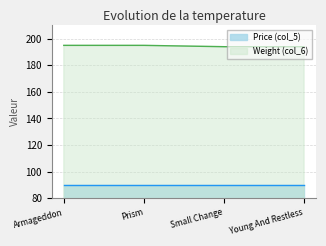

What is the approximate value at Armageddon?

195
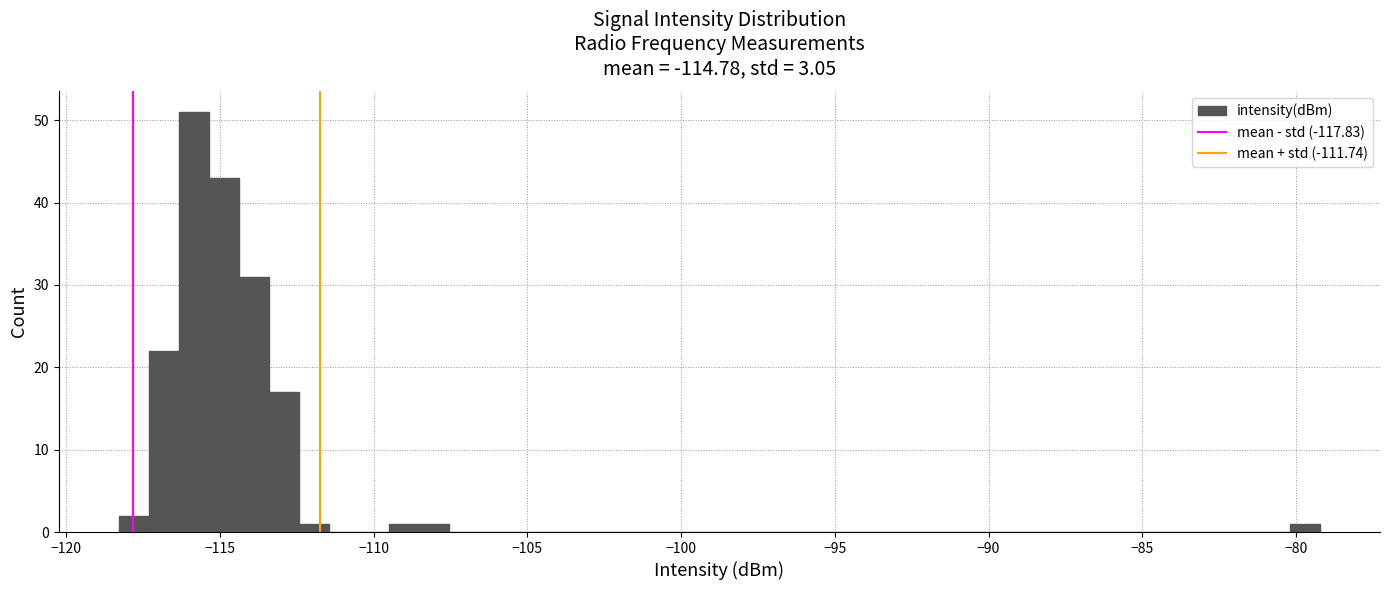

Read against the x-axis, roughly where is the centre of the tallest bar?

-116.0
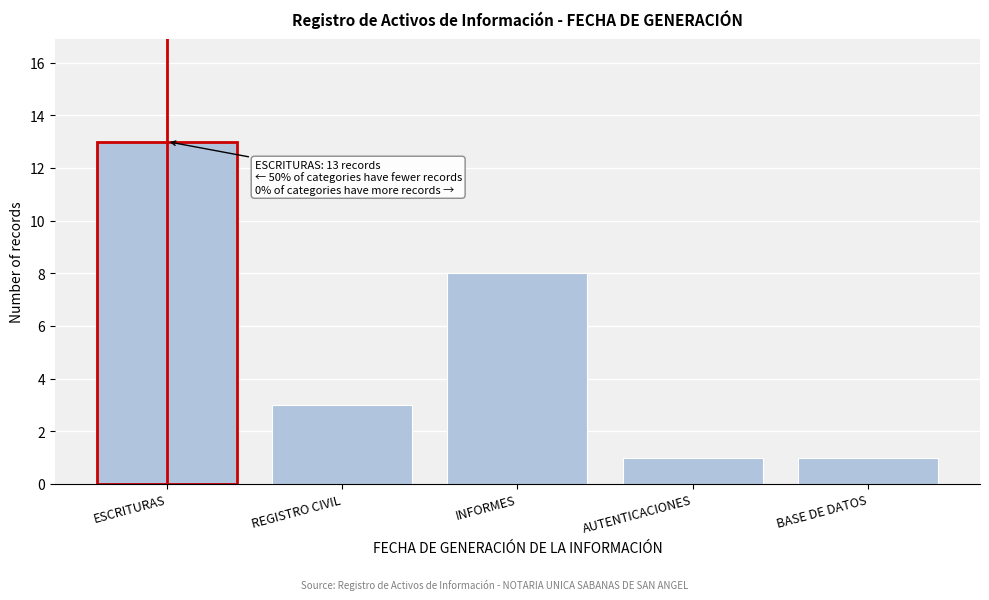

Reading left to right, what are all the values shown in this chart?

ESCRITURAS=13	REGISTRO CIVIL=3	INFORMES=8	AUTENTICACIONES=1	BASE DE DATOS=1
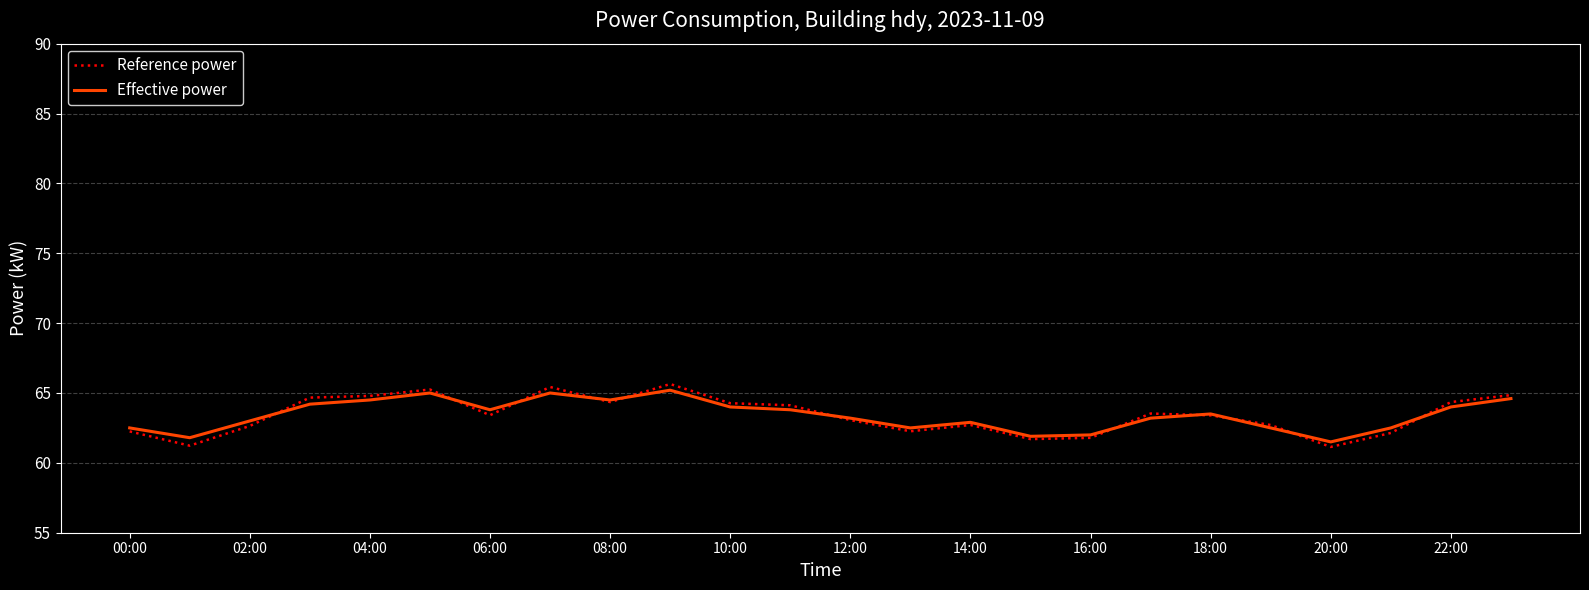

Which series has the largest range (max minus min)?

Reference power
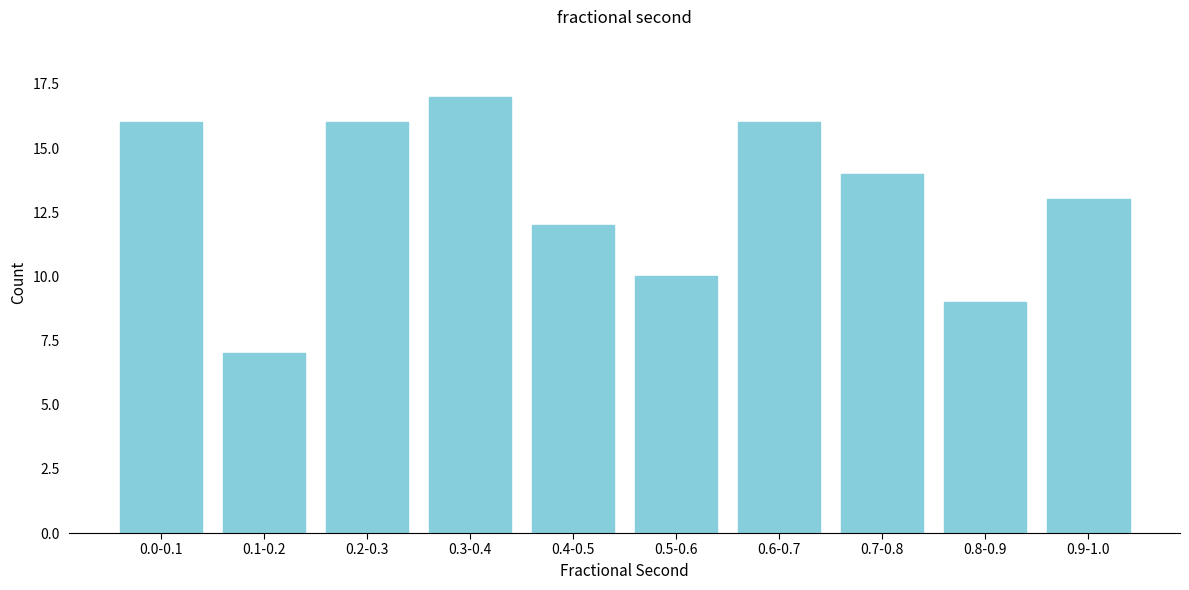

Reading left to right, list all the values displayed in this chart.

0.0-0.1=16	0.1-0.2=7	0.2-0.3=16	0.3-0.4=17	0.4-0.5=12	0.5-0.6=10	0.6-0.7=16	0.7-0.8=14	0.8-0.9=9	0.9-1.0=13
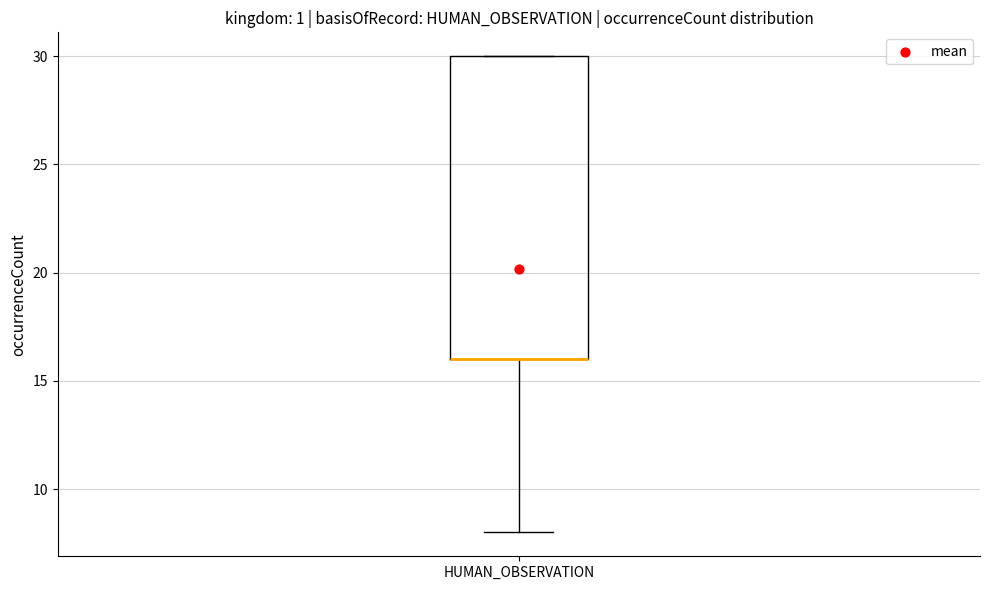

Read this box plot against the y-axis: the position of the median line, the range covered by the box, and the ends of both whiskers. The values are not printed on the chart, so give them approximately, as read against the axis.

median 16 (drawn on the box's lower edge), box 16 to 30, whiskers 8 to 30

▶ **Task prompt**
Copy all of the material above word for word, and leave out the pictures.

▶ **Written reply**
What is the approximate value at Armageddon?

195

Read against the x-axis, roughly where is the centre of the tallest bar?

-116.0

Reading left to right, what are all the values shown in this chart?

ESCRITURAS=13	REGISTRO CIVIL=3	INFORMES=8	AUTENTICACIONES=1	BASE DE DATOS=1

Which series has the largest range (max minus min)?

Reference power

Reading left to right, list all the values displayed in this chart.

0.0-0.1=16	0.1-0.2=7	0.2-0.3=16	0.3-0.4=17	0.4-0.5=12	0.5-0.6=10	0.6-0.7=16	0.7-0.8=14	0.8-0.9=9	0.9-1.0=13

Read this box plot against the y-axis: the position of the median line, the range covered by the box, and the ends of both whiskers. The values are not printed on the chart, so give them approximately, as read against the axis.

median 16 (drawn on the box's lower edge), box 16 to 30, whiskers 8 to 30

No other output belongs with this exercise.